§ Task item: Find the lines below that contain the string "linecap". Copy each one.

Dataset entries
○ ○ ○

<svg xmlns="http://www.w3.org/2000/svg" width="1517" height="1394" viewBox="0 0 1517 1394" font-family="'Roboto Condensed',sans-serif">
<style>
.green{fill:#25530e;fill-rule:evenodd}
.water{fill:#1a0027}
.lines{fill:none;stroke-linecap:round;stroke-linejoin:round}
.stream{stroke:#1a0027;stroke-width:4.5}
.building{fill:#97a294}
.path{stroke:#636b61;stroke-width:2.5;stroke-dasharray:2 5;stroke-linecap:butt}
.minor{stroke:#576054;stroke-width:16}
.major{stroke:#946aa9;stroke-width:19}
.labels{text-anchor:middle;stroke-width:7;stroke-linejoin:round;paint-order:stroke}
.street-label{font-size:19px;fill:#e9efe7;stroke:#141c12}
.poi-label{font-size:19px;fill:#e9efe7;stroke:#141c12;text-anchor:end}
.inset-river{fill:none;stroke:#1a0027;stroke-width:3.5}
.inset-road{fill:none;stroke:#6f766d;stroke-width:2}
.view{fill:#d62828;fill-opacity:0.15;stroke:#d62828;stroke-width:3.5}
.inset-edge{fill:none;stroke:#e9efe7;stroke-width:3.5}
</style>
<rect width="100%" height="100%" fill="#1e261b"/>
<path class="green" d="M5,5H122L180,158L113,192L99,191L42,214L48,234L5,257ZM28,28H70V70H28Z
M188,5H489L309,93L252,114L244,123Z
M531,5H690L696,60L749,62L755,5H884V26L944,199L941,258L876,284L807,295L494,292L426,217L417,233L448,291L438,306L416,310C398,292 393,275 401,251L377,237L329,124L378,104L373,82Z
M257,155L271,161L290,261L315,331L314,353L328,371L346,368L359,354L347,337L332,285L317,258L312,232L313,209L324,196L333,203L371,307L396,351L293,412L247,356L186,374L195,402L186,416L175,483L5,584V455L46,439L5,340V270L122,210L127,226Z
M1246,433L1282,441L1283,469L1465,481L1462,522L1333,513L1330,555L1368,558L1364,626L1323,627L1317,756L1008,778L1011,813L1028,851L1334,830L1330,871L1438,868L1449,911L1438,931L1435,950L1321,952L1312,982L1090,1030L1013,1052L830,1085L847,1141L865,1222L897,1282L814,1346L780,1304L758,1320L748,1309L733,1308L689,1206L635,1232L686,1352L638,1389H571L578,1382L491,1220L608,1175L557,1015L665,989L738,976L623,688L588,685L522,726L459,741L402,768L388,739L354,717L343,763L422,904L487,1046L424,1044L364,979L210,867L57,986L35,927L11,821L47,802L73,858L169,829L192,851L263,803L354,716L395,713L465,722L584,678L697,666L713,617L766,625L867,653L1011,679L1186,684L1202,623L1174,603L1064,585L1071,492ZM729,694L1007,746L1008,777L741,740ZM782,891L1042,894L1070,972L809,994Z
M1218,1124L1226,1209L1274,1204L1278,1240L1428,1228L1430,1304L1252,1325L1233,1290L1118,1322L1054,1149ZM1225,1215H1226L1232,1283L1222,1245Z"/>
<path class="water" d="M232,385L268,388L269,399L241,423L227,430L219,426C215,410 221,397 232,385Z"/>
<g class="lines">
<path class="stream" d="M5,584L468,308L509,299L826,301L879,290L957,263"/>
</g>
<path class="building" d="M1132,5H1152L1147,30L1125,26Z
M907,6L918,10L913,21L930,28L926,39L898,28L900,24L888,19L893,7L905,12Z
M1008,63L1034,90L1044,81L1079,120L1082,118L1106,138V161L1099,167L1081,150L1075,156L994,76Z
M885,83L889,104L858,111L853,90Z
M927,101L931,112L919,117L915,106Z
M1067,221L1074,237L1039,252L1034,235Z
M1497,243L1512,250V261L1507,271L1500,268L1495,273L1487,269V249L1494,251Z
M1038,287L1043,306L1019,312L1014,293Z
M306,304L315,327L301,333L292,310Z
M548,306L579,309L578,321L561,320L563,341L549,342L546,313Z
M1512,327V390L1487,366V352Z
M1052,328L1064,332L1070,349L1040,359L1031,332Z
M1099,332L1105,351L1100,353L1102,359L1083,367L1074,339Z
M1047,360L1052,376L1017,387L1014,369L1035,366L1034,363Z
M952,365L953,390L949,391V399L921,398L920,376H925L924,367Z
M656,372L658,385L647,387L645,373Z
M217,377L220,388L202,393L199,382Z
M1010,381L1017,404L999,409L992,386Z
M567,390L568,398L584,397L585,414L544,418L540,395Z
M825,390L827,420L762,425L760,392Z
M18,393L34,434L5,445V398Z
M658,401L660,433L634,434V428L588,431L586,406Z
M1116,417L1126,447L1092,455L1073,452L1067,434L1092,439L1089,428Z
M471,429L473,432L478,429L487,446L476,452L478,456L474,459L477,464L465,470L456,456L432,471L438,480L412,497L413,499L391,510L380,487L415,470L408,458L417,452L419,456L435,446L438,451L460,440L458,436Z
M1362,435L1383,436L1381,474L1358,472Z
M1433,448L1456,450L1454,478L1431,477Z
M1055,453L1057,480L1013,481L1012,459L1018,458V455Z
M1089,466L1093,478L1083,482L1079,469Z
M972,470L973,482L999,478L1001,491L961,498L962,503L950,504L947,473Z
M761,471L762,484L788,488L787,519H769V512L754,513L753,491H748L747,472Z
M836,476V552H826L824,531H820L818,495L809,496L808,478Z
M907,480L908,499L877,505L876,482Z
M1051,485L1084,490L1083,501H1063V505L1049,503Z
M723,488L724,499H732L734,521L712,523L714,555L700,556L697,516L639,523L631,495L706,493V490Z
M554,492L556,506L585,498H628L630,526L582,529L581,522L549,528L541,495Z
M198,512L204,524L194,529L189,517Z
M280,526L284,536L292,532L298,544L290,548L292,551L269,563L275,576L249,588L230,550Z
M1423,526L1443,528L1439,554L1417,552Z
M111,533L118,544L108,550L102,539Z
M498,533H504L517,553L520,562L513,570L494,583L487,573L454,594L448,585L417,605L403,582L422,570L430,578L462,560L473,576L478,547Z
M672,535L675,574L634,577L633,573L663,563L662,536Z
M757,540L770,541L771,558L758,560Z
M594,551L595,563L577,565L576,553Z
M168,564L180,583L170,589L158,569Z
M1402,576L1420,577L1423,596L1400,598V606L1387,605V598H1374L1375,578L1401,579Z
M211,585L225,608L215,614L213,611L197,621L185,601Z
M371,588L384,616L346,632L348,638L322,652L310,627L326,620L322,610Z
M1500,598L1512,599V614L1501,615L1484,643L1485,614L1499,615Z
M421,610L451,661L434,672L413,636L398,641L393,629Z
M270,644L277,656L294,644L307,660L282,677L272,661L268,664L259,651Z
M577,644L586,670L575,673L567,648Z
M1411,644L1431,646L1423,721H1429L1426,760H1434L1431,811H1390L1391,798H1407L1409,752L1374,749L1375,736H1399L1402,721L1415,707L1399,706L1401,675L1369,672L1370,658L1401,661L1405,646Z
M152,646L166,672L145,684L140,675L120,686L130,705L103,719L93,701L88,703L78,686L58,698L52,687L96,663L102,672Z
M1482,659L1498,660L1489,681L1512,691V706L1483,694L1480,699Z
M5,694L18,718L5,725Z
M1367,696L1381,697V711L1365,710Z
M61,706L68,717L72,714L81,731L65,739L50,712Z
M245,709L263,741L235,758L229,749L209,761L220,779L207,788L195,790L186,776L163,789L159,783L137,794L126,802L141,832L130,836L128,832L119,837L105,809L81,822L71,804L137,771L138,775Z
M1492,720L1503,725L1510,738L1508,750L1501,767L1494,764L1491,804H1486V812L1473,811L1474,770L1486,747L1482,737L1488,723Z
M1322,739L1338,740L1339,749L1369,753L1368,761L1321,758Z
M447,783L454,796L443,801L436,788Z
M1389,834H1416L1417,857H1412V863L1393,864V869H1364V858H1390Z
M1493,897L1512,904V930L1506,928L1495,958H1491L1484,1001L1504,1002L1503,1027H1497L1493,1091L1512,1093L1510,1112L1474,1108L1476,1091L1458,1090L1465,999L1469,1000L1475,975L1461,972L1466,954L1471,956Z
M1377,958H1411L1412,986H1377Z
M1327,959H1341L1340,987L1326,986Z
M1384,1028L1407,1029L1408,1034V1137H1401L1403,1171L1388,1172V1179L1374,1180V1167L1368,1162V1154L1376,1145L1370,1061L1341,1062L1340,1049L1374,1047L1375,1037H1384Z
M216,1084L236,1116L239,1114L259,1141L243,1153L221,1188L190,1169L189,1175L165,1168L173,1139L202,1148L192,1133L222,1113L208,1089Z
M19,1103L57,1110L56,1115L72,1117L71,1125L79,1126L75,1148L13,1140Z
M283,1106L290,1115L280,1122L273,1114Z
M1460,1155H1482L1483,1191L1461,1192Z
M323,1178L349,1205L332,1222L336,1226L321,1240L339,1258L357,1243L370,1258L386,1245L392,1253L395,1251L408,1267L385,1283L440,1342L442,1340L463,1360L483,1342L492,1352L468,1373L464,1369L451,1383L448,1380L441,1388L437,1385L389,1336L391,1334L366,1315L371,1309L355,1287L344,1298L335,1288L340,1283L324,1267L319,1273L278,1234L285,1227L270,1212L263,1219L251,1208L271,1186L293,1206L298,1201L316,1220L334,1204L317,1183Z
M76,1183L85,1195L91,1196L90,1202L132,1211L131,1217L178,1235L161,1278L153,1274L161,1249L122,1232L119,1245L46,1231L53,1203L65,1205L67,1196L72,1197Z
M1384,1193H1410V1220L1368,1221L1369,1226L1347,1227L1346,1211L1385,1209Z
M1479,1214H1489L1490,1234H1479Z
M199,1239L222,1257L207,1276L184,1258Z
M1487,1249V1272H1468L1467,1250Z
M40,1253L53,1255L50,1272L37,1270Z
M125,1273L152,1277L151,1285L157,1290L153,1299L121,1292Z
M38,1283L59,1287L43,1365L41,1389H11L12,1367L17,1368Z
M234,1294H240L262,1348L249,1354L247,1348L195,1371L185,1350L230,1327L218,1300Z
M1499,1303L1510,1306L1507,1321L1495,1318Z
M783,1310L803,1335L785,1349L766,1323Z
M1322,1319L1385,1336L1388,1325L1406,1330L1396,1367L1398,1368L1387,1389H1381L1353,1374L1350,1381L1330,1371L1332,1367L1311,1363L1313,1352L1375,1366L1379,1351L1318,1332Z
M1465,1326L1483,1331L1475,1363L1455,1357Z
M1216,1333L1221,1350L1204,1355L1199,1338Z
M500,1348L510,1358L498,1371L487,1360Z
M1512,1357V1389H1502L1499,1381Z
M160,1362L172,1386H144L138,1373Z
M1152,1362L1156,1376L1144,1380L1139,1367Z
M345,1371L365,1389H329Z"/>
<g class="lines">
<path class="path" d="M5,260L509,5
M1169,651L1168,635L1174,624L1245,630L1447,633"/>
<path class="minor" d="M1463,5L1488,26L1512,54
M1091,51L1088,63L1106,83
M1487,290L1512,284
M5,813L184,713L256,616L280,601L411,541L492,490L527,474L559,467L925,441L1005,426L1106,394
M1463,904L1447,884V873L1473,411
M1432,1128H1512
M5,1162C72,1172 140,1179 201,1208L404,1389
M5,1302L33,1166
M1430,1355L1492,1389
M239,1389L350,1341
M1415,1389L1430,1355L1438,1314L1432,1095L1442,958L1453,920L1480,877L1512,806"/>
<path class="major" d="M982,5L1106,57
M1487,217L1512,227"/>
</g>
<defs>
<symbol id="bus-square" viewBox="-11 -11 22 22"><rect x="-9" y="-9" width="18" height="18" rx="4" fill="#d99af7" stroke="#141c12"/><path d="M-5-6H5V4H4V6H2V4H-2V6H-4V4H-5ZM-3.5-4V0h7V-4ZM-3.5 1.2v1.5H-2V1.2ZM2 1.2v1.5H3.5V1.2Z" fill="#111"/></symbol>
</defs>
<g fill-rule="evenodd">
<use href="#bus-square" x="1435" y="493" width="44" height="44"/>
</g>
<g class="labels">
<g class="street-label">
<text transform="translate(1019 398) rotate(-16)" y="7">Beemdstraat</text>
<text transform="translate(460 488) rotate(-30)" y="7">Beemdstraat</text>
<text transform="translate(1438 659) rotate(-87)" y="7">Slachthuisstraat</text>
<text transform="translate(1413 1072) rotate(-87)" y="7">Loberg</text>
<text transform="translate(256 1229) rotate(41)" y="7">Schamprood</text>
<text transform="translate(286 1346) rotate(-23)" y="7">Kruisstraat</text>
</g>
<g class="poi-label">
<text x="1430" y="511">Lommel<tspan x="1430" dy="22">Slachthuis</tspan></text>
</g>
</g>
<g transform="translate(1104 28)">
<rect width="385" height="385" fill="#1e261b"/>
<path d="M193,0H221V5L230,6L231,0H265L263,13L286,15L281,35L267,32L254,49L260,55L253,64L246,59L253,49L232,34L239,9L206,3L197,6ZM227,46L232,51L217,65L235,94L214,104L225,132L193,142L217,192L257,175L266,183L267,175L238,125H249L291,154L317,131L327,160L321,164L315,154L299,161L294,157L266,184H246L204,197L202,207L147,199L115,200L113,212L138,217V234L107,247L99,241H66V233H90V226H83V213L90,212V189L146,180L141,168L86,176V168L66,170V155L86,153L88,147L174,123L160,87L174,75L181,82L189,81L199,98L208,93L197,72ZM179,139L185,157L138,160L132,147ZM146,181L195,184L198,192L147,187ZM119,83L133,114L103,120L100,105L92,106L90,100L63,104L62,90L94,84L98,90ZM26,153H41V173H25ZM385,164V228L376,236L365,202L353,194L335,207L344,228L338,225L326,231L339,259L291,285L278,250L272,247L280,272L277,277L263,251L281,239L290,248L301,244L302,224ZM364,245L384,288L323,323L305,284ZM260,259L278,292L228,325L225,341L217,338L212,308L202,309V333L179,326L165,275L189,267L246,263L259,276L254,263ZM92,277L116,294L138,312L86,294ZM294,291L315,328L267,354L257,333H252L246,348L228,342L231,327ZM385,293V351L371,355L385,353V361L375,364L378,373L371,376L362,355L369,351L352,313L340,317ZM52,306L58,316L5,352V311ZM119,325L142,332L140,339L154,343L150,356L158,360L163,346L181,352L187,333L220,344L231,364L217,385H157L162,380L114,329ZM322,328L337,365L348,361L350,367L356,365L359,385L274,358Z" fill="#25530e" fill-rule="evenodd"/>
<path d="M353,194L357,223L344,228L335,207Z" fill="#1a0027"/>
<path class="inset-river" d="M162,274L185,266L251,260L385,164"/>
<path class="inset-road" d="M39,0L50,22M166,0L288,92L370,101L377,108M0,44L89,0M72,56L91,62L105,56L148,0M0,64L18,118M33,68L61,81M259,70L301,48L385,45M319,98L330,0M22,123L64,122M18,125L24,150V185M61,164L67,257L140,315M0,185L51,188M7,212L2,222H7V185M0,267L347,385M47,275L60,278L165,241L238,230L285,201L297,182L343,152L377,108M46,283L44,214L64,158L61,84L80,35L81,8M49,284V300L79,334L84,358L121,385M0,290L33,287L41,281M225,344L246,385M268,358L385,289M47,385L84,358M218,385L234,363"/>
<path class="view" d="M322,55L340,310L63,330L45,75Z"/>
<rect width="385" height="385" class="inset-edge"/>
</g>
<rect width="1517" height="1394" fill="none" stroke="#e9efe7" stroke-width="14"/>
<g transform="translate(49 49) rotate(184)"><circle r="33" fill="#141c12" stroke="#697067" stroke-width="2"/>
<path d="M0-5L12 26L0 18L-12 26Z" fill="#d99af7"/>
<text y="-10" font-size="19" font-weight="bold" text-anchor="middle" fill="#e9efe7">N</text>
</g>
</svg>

○ ○ ○

§ Finished task:
.lines{fill:none;stroke-linecap:round;stroke-linejoin:round}
.path{stroke:#636b61;stroke-width:2.5;stroke-dasharray:2 5;stroke-linecap:butt}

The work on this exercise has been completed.